What to work on: Quote the entries below word for word, from the very first line down to and including the line that contains "aufs Neue das Abenteuer sucht?".

Information provided:

____

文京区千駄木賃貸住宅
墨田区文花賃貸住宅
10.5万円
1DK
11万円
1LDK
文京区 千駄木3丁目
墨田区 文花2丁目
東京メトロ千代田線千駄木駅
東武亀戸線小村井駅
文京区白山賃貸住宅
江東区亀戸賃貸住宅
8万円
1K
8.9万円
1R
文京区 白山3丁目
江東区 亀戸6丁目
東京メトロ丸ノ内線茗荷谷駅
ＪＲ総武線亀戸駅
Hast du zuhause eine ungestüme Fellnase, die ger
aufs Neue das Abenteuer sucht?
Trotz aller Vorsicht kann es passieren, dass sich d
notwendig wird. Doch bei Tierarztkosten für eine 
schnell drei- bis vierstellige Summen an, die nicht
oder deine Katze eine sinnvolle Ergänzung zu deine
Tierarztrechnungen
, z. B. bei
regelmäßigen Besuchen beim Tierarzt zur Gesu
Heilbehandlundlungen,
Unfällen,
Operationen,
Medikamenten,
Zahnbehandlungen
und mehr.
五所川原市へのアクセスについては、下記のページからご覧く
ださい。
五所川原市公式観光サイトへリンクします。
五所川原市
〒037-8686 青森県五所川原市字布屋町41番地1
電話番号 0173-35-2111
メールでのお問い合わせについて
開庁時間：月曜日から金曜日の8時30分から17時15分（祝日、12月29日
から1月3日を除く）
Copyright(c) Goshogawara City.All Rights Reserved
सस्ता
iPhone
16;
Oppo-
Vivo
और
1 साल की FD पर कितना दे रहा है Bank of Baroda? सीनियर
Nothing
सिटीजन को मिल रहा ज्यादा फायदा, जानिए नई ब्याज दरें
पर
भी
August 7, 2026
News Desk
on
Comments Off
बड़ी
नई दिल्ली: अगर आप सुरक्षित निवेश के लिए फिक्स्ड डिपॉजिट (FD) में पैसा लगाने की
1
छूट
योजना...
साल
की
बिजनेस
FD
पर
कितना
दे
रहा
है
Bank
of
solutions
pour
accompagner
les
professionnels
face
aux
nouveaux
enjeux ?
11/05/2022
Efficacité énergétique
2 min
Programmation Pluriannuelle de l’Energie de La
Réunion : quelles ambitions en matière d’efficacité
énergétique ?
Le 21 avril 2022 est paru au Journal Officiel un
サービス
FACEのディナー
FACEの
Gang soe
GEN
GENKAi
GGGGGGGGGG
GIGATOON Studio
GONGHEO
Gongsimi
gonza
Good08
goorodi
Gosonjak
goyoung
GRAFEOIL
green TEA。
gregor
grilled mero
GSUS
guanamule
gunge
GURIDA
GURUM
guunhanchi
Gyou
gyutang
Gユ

____

Task response:
文京区千駄木賃貸住宅
墨田区文花賃貸住宅
10.5万円
1DK
11万円
1LDK
文京区 千駄木3丁目
墨田区 文花2丁目
東京メトロ千代田線千駄木駅
東武亀戸線小村井駅
文京区白山賃貸住宅
江東区亀戸賃貸住宅
8万円
1K
8.9万円
1R
文京区 白山3丁目
江東区 亀戸6丁目
東京メトロ丸ノ内線茗荷谷駅
ＪＲ総武線亀戸駅
Hast du zuhause eine ungestüme Fellnase, die ger
aufs Neue das Abenteuer sucht?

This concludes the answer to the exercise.